Depuis son installation à Bruxelles, l’ancien chef de l’Etat n’a jamais exprimé ses intentions, mais son vieux compagnon de lutte, Laurent Akoun, rappelle que « même s’il n’est pas présent sur le territoire, c’est lui qui est à la barre de notre formation ».
Plus perplexe que surpris, le vice-président du FPI considère que cette décision participe d’« un jeu d’intérêts entre un bureau du procureur de la CPI qui ne veut pas perdre la face et ceux qui jugent à Abidjan qu’il est bon de tenir Laurent Gbagbo loin de sa terre natale ». Une allusion à peine voilée au pouvoir en place. « Nous prenons acte.
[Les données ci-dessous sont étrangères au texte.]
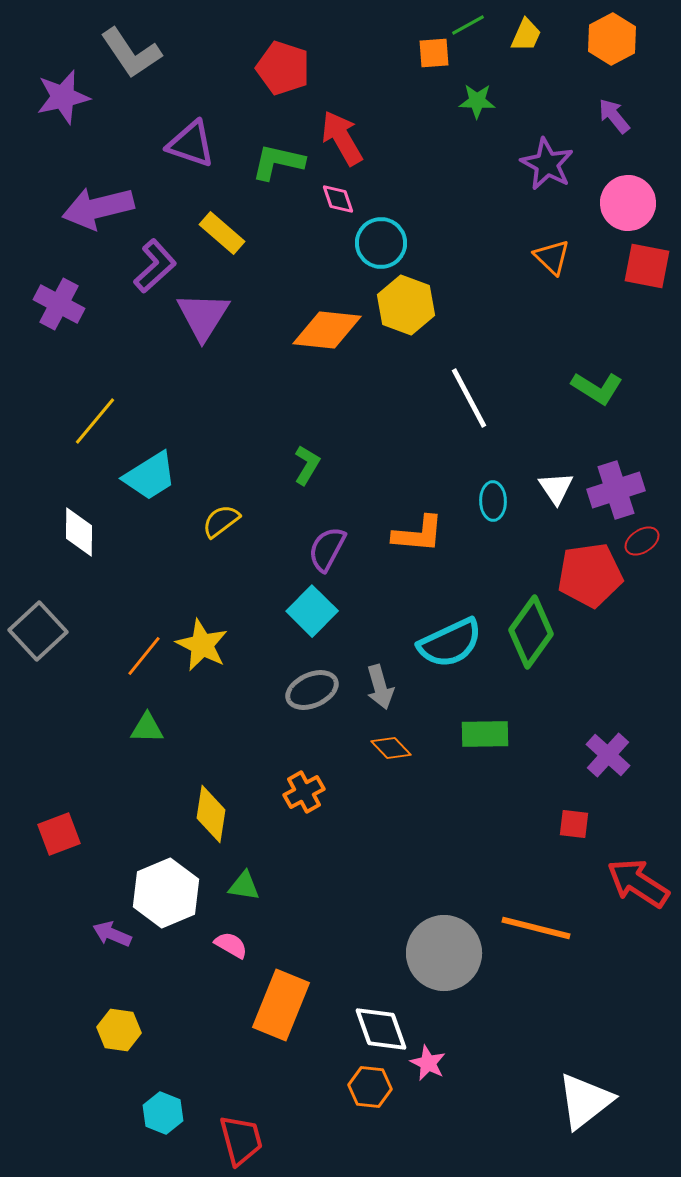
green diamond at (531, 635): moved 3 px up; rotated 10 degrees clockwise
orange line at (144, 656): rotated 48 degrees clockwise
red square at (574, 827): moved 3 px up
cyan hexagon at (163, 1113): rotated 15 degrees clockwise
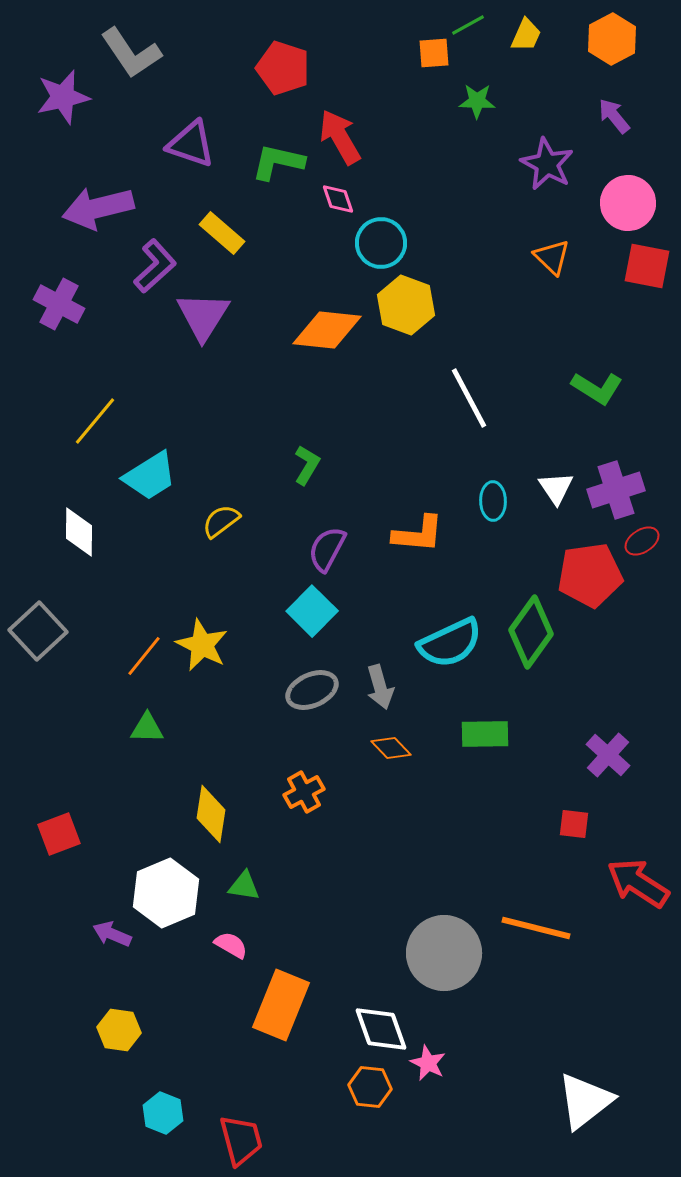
red arrow at (342, 138): moved 2 px left, 1 px up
C’est assez difficile à avaler, mais comme avait dit Laurent Gbagbo en décembre 2011 [lors de sa première comparution devant la CPI], on ira jusqu’au bout. Et bien allons-y ! », conclut M. Akoun.
Une prolongation du procès
Du côté des autorités ivoiriennes, on prend soin en revanche de ne laisser filtrer aucun affect. Comme si cet appel n’était porteur d’aucune conséquence politique. « Nous prenons note de cet appel et nous nous refusons à tout commentaire. Quelle que soit la décision de la CPI, nous restons focalisés sur la préparation de l’élection de 2020 et la défense de notre bilan », martèle Mamadou Touré, le porte-parole adjoint du gouvernement. « Quand on l’a acquitté [en première instance], le ciel ne nous est pas tombé sur la tête. Le retour de Laurent Gbagbo en Côte d’Ivoire ne changerait pas fondamentalement la donne. En tout cas, il ne nous obsède pas », renchérit le ministre de l’intégration africaine Ally Coulibaly, l’un des proches d’Alassane Ouattara.
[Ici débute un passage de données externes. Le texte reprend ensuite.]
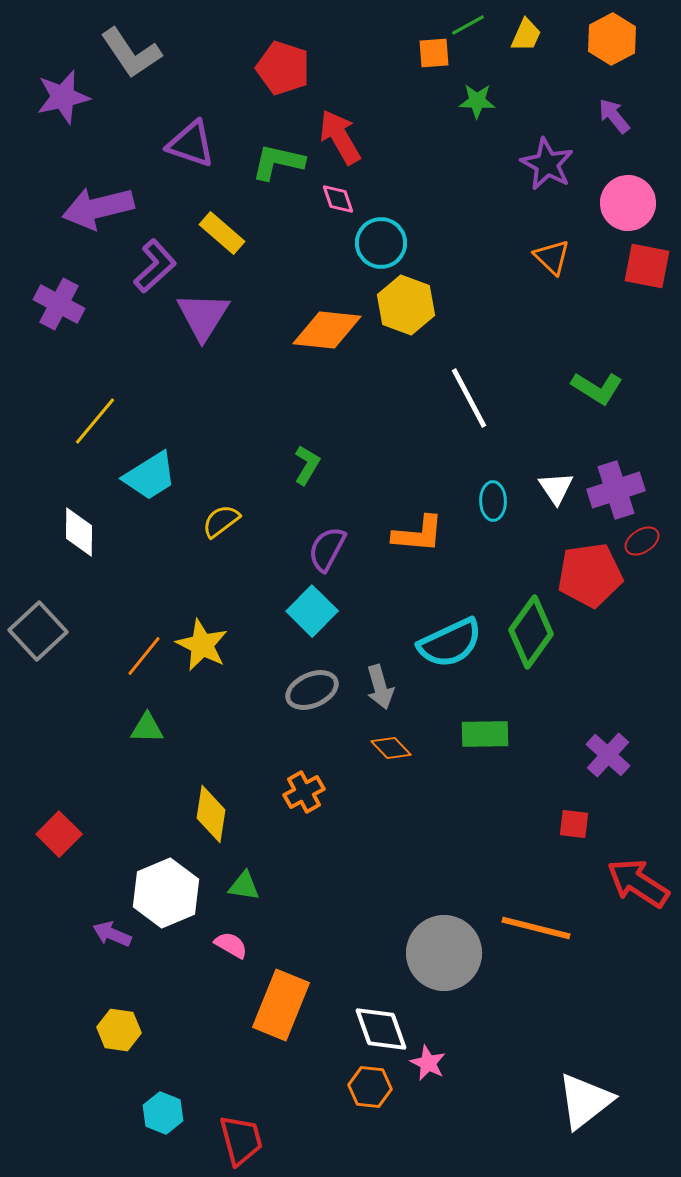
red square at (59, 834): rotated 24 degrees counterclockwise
Il n’en demeure pas moins qu’une éventuelle prolongation du procès conjoint de Laurent Gbagbo et Charles Blé Goudé serait une aubaine pour le pouvoir en place. En effet, nul besoin pour lui de préparer un retour qui pourrait mettre les rues d’Abidjan en ébullition ou de devoir gérer sur le terrain un opposant qu’il pensait avoir envoyé dans une lointaine cellule pour le restant de ses jours.